I adjusted it by the book and stage one still took 2 lbs. 12 oz. But stage two now breaks at 3 lbs. 1 oz. and the break is clean. All the creep is gone.
So the big question is — how does this trigger compare to a Crosman Mark I trigger? I have to say they are about the same. The Mark I trigger is shaped better for my finger because it’s not as curved. But the release is pretty much the same. The Mark I release can be adjusted lighter, and I guess that is better, but only by a slim margin.
I was curious about how many shots there are on a CO2 cartridge, and we know the number will vary somewhat from cartridge to cartridge. The CO2 guns of the 1950s got around 30 shots to a cartridge, but we were dealing with the old Crosman “bottlecap” cartridges that had a high leakage rate. Today’s cartridges do not leak down unless the gun they are in has a problem.
At this point in the test there were 35 shots on the cartridges since new. The extras were from testing the trigger pull. So I shot another string of Crosman Premiers and this time the average was 369 f.p.s — an increase of 14 f.p.s. from the previous string. Wow! The low for this string was 366 f.p.s. That’s 8 f.p.s. faster than the fastest shot in the previous string of Premiers. This pistol is waking up! The high was 373 f.p.s., so the spread for this string was 7 f.p.s. So the 78G is still very consistent with Premiers.
Next I shot a 10-shot string of Hades pellets and got an average 354 f.p.s. That’s just one f.p.s. faster than the previous string of Hades. The low was 348 and the high was 361 f.p.s. so the spread was 13 f.p.s., compared to 17 f.p.s. before.

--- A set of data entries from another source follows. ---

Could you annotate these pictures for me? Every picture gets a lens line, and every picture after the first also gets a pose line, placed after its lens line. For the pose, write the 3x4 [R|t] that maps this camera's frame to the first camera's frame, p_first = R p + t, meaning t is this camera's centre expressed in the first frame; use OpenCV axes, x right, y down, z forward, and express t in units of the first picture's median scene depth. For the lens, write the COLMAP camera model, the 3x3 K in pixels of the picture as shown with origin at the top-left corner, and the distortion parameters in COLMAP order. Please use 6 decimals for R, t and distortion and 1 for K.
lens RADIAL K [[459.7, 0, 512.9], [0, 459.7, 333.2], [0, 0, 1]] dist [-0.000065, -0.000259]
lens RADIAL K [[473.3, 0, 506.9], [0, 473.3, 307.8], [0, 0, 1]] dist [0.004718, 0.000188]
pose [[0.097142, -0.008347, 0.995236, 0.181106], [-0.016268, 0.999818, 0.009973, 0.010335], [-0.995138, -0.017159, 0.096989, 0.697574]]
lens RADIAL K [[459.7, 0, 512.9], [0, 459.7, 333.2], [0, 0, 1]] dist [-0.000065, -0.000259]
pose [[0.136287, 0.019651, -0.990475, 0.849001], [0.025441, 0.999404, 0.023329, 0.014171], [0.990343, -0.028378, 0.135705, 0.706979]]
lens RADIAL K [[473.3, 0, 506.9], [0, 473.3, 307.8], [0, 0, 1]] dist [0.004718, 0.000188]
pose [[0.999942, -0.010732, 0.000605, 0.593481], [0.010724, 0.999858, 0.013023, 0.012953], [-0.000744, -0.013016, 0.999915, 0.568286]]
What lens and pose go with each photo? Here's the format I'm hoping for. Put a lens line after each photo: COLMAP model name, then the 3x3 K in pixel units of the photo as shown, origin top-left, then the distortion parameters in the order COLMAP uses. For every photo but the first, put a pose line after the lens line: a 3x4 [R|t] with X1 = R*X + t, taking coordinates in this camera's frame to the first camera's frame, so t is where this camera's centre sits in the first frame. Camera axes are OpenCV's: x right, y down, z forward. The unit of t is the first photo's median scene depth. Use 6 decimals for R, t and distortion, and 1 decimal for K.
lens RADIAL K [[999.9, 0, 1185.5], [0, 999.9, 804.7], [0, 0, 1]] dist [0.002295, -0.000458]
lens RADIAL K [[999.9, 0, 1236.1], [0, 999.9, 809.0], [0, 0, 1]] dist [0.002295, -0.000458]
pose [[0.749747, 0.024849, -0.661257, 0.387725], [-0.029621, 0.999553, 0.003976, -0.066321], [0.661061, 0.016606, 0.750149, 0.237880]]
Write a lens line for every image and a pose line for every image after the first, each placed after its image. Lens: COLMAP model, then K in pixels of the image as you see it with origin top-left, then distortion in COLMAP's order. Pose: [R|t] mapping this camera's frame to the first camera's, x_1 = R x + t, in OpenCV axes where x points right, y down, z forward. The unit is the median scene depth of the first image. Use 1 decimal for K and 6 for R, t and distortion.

At this point in the test there were 55 shots on the CO2 cartridge. Now I shot another string of Premiers. The first shot (shot 56) went out at 374 f.p.s. — the fastest speed I recorded in this test. Shot 64 was 365 f.p.s and shot 65 was 359 f.p.s. I was pretty sure at that point the cartridge had run out of liquid CO2 and was now running on fumes. Here are the remaining shots — still with Premiers.
I stopped shooting pellets and fired 14 more blank shots before the gas was gone. For a 1971 CO2 gun, this is a pretty good performance!
One final test
Remember what I said at the start of this report about the gun leaking down in a week? I want to test that to see if this pistol has a porous frame. Since I had oiled it with ATF sealant I knew the seals were working as they should, so I installed a fresh cartridge in the pistol and put it back into the box. The next time I test it, it either will or won’t have gas. It shouldn’t matter if that’s a week or a month from now.
I gave a lot to get this pistol because I wanted to test a stock S&W 78G. Having done that for velocity and also having adjusted the trigger as nice as it will go, I’m now interested in the accuracy. That’s next!